Через десять минут Йен осознал, что предупреждение было дано своевременно и ему лучше сосредоточиться на игре, чтобы не потерпеть поражение от пятилетнего ребенка.
— Белье меняют по пятницам, а стирают по субботам. Тогда же его чинят, если порвалось, — упорствовала служанка.
Маргарет попыталась обуздать свой гнев и успокоиться. Ну почему все ее просьбы, даже самые незначительные, встречаются с таким упорным сопротивлением?
Она улыбнулась.
— Я думала… ну, раз я заметила порванное белье сегодня, то почему бы не починить его сразу?

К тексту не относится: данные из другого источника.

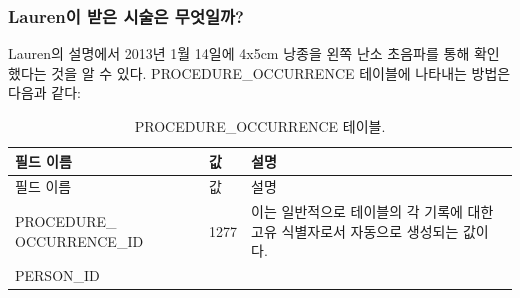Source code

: \documentclass[10.5pt]{book}
\theoremstyle{definition}
\theoremstyle{definition}
\theoremstyle{definition}
\theoremstyle{remark}
\begin{document}
\subsubsection*{Lauren이 받은 시술은 무엇일까?}\label{lauren---}

Lauren의 설명에서 2013년 1월 14일에 4x5cm 낭종을 왼쪽 난소 초음파를 통해
확인했다는 것을 알 수 있다. PROCEDURE\_OCCURRENCE 테이블에 나타내는
방법은 다음과 같다:

\begin{longtable}[]{@{}lll@{}}
\caption{\label{tab:procedureOccurrence} PROCEDURE\_OCCURRENCE
테이블.}\tabularnewline
\toprule
\begin{minipage}[b]{0.28\columnwidth}\raggedright\strut
필드 이름\strut
\end{minipage} & \begin{minipage}[b]{0.16\columnwidth}\raggedright\strut
값\strut
\end{minipage} & \begin{minipage}[b]{0.48\columnwidth}\raggedright\strut
설명\strut
\end{minipage}\tabularnewline
\midrule
\endfirsthead
\toprule
\begin{minipage}[b]{0.28\columnwidth}\raggedright\strut
필드 이름\strut
\end{minipage} & \begin{minipage}[b]{0.16\columnwidth}\raggedright\strut
값\strut
\end{minipage} & \begin{minipage}[b]{0.48\columnwidth}\raggedright\strut
설명\strut
\end{minipage}\tabularnewline
\midrule
\endhead
\begin{minipage}[t]{0.28\columnwidth}\raggedright\strut
PROCEDURE\_ OCCURRENCE\_ID\strut
\end{minipage} & \begin{minipage}[t]{0.16\columnwidth}\raggedright\strut
1277\strut
\end{minipage} & \begin{minipage}[t]{0.48\columnwidth}\raggedright\strut
이는 일반적으로 테이블의 각 기록에 대한 고유 식별자로서 자동으로
생성되는 값이다.\strut
\end{minipage}\tabularnewline
\begin{minipage}[t]{0.28\columnwidth}\raggedright\strut
PERSON\_ID\strut
\end{minipage} & \begin{minipage}[t]{0.16\columnwidth}\raggedright\strut

\end{minipage}
\end{longtable}
\end{document}
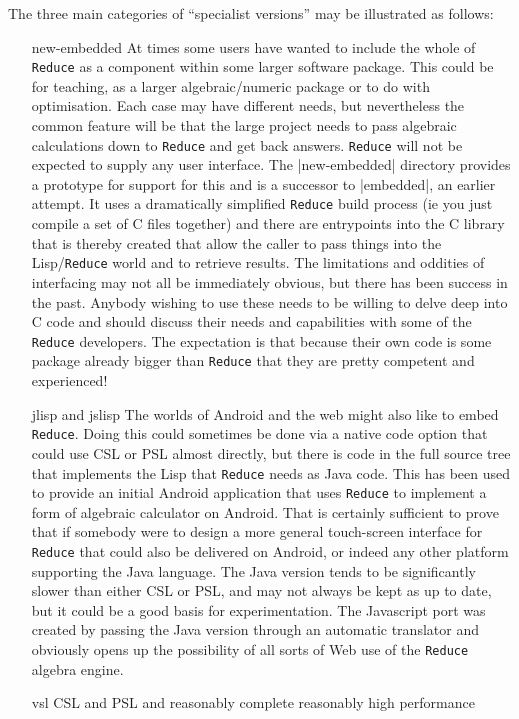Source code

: \documentclass[12pt,twoside,openright]{memoir}
\newcommand{\reduce}{\texttt{Reduce}\xspace}
\begin{document}
The three main categories of ``specialist versions'' may be illustrated as
follows:
\begin{itemize}
\item[new-embedded] At times some users have wanted to include the whole of
\reduce as a component within some larger software package. This could be
for teaching, as a larger algebraic/numeric package or to do with optimisation.
Each case may have different needs, but nevertheless the common feature will be
that the large project needs to pass algebraic calculations down to \reduce and
get back answers. \reduce will not be expected to supply any user interface.
The |new-embedded| directory provides a prototype for support for this and is
a successor to |embedded|, an earlier attempt. It uses a dramatically
simplified \reduce build process (ie you just compile a set of C files together)
and there are entrypoints into the C library that is thereby created that
allow the caller to pass things into the Lisp/\reduce world and to retrieve
results. The limitations and oddities of interfacing may not all be immediately
obvious, but there has been success in the past. Anybody wishing to use
these needs to be willing to delve deep into C code and should discuss their
needs and capabilities with some of the \reduce developers. The expectation is
that because their own code is some package already bigger than \reduce that
they are pretty competent and experienced!
\item[jlisp and jslisp] The worlds of Android and the web might also like to
embed \reduce. Doing this could sometimes be done via a native code option
that could use CSL or PSL almost directly, but there is code in the full
source tree that implements the Lisp that \reduce needs as Java code. This
has been used to provide an initial Android application that uses \reduce
to implement a form of algebraic calculator on Android. That is certainly
sufficient to prove that if somebody were to design a more general  touch-screen
interface for \reduce that could also be delivered on Android, or indeed
any other platform supporting the Java language. The Java version tends to
be significantly slower than either CSL or PSL, and may not always be kept
as up to date, but it could be a good basis for experimentation. The Javascript
port was created by passing the Java version through an automatic translator
and obviously opens up the possibility of all sorts of Web use of the
\reduce algebra engine.
\item[vsl] CSL and PSL and reasonably complete reasonably high performance

\end{itemize}
\end{document}
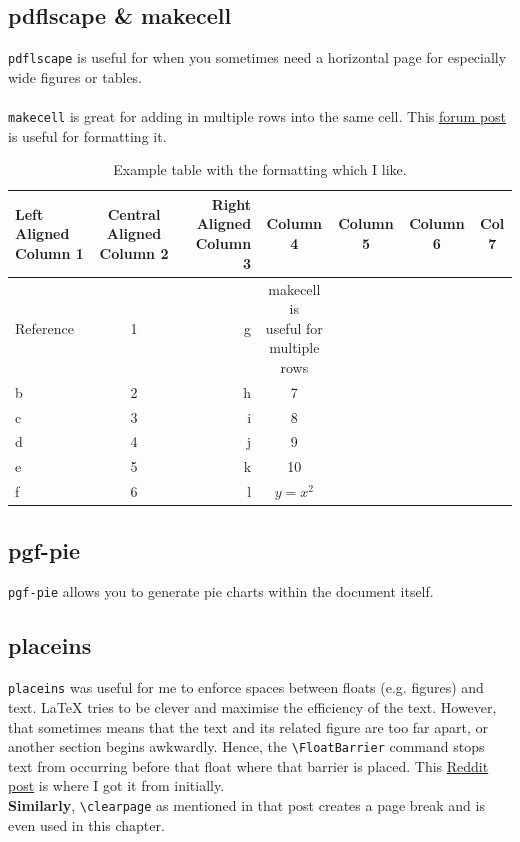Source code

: \clearpage
\begin{landscape}
\subsection{pdflscape \& makecell}
\texttt{pdflscape} is useful for when you sometimes need a horizontal page for especially wide figures or tables.\\\\
\texttt{makecell} is great for adding in multiple rows into the same cell. This \href{https://tex.stackexchange.com/questions/410670/how-to-vertically-and-left-align-a-cell-with-makecell}{forum post} is useful for formatting it.

\begin{table}[!ht]
    \centering
    \caption{Example table with the formatting which I like.}
    \label{tab:my_label}
    \begin{tabular}{lcrcccc}
    \toprule
        Left Aligned Column 1 & Central Aligned Column 2 & Right Aligned Column 3 & Column 4 & Column 5 & Column 6 & Col 7\\
    \midrule
        Reference \cite{whitehead1927principia} & 1 & g & \makecell{makecell is \\ useful for\\ multiple rows} &  &  & \\
        b & 2 & h & 7 &  &  & \\
        c & 3 & i & 8 &  &  & \\
        d & 4 & j & 9 &  &  & \\
        e & 5 & k & 10 &  &  & \\
        f & 6 & l & $y=x^2$ &  &  & \\
     \bottomrule
    \end{tabular}
\end{table}

\end{landscape}
\clearpage

\subsection{pgf-pie}
\texttt{pgf-pie} allows you to generate pie charts within the document itself.

\subsection{placeins}
\texttt{placeins} was useful for me to enforce spaces between floats (e.g. figures) and text. \LaTeX{} tries to be clever and maximise the efficiency of the text. However, that sometimes means that the text and its related figure are too far apart, or another section begins awkwardly. Hence, the \verb|\FloatBarrier| command stops text from occurring before that float where that barrier is placed.
This \href{www.reddit.com/r/LaTeX/comments/u7llg5/how_to_keep_figure_within_a_section/}{Reddit post} is where I got it from initially.\\
\textbf{Similarly}, \verb|\clearpage| as mentioned in that post creates a page break and is even used in this chapter.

— Сегодня среда, — с достоинством заявила служанка.
Маргарет скрипнула зубами и перестала улыбаться.
— Да, я знаю.
— Проблемы?
Обе женщины вздрогнули, услышав голос Йена. Он возник перед ними словно из ниоткуда.
Маргарет нахмурилась. Опять муж подкрался совершенно бесшумно. Но заметив выражение его лица, она испугалась, взяла мужа за руку и сильно сжала, давая понять, что не надо вмешиваться.
— Нет‑нет, — спокойно ответила она, глядя на покрасневшую служанку. — Никаких проблем. Мы с Мораг говорили о починке белья.
Йен явно хотел что‑то сказать, но воздержался и молча кивнул. Мораг восприняла этот кивок как разрешение уйти и бросилась вниз по лестнице с такой быстротой, словно за ней гнался сам дьявол.